EXTRAIT FOURNI ->
········

Saga Pegaso
Rarement dans l’histoire, une marque automobile aussi éphémère aura laissé dans son sillage un parfum aussi corsé que Pegaso.
sommaire :
PEGASO Z 102
Gilles Bonnafous le 02/11/2004
Entièrement conçue et fabriquée en Espagne, la Pegaso Z102 est dévoilée au salon de Paris de 1951, où sa mécanique fait sensation : un magnifique V8 de 2,5 litres tout en alliage léger, lubrifié par carter sec et dont la distribution se fait par quatre arbres à cames en tête entraînés par pignons. La voiture, qui reçoit selon le vœu du client un ou deux carburateurs de 36 millimètres, développe de l’ordre de 180 ch. Une version 2,8 litres est également annoncée. Dotée d’un différentiel autobloquant ZF, la transmission est confiée à une boîte-pont à cinq rapports (première non synchronisée) placée en porte-à-faux arrière.
Première Z 102 D.R
Première Z 102 D.R
Constitué d’une plate-forme à caissons, une structure semi-portante intégrant les passages de roues, les parois du compartiment moteur et l’auvent, le châssis n’est pas en reste. Doué d’une grande rigidité, il a aussi l’avantage d’autoriser le montage de carrosseries spéciales. La suspension avant est à roues indépendantes par barres de torsion, tandis qu’à l’arrière prend place un pont De Dion soutenu par des bras de traction et de réaction. Le freinage est assuré par quatre tambours Lockheed en aluminium, accolés au pont à l’arrière — les freins seront le point faible de la Pegaso, par ailleurs douée d’une excellente tenue de route.
Grâce à son raffinement technologique, le pur-sang espagnol s’installe au pinacle de la production mondiale. Bien que la Z102 affiche une ligne expressive, immense capot et poupe brève, elle se révèle assez massive et ne brille guère par son élégance. Appelée « Barcelona » ou « ENASA » car réalisée en Espagne (par opposition aux Z102 à venir dont les caisses viendront d’Italie et de France), cette berlinette apparaît typique des GT de l’après-guerre, où les stylistes tentent d’apprivoiser la nouvelle carrosserie ponton venue des Etats-Unis.

········

DONNÉES SOURCES ->

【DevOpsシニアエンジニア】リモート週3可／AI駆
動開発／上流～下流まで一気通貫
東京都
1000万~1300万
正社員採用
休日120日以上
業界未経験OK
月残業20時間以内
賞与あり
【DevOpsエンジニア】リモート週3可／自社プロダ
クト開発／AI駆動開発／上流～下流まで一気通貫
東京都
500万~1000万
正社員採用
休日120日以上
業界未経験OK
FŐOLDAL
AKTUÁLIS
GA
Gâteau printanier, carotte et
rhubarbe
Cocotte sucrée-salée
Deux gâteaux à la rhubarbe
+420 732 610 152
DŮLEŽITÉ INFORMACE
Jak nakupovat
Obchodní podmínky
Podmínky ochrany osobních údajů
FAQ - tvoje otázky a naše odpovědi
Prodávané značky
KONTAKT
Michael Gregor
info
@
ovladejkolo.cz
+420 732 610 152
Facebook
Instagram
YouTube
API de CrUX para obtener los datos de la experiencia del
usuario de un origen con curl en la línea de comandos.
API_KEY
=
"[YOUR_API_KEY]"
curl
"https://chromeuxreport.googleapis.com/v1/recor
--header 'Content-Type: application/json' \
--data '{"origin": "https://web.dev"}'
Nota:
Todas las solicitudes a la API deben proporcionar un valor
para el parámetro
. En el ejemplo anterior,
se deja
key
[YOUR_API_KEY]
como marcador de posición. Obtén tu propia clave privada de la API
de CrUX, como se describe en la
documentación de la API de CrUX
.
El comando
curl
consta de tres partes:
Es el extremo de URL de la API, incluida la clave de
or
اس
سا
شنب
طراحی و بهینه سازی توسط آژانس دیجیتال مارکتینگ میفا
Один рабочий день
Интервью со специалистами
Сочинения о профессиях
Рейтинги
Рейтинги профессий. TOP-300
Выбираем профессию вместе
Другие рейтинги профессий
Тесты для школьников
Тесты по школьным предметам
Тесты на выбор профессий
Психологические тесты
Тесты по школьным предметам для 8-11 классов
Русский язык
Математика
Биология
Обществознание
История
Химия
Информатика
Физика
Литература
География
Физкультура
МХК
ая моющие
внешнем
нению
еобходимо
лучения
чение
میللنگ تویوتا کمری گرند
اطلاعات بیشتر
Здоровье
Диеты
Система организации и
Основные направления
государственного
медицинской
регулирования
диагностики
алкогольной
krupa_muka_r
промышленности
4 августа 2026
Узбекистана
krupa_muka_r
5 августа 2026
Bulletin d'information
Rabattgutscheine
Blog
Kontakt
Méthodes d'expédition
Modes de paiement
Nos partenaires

········

CONSIGNE 1 -> Recopiez s'il vous plaît le passage du texte sur la Pegaso qui va de « Saga Pegaso » jusqu'à « en porte-à-faux arrière. », en changeant « magnifique » en « superbe ».
CONSIGNE 2 ->
D'après le texte sur la Pegaso, les affirmations suivantes sont-elles exactes ? Répondez par oui ou non pour chacune et citez les mots du texte qui tranchent.
(a) La Z102 a été présentée au salon de Paris de 1951.
(b) Le freinage de la Z102 repose sur des freins à disque.
(c) La boîte-pont de la Z102 compte six rapports.

RÉPONSE RÉDIGÉE 1 ->
Saga Pegaso
Rarement dans l’histoire, une marque automobile aussi éphémère aura laissé dans son sillage un parfum aussi corsé que Pegaso.
sommaire :
PEGASO Z 102
Gilles Bonnafous le 02/11/2004
Entièrement conçue et fabriquée en Espagne, la Pegaso Z102 est dévoilée au salon de Paris de 1951, où sa mécanique fait sensation : un superbe V8 de 2,5 litres tout en alliage léger, lubrifié par carter sec et dont la distribution se fait par quatre arbres à cames en tête entraînés par pignons. La voiture, qui reçoit selon le vœu du client un ou deux carburateurs de 36 millimètres, développe de l’ordre de 180 ch. Une version 2,8 litres est également annoncée. Dotée d’un différentiel autobloquant ZF, la transmission est confiée à une boîte-pont à cinq rapports (première non synchronisée) placée en porte-à-faux arrière.

RÉPONSE RÉDIGÉE 2 ->
(a) Oui : « la Pegaso Z102 est dévoilée au salon de Paris de 1951 ».
(b) Non : « Le freinage est assuré par quatre tambours Lockheed en aluminium ».
(c) Non : « une boîte-pont à cinq rapports ».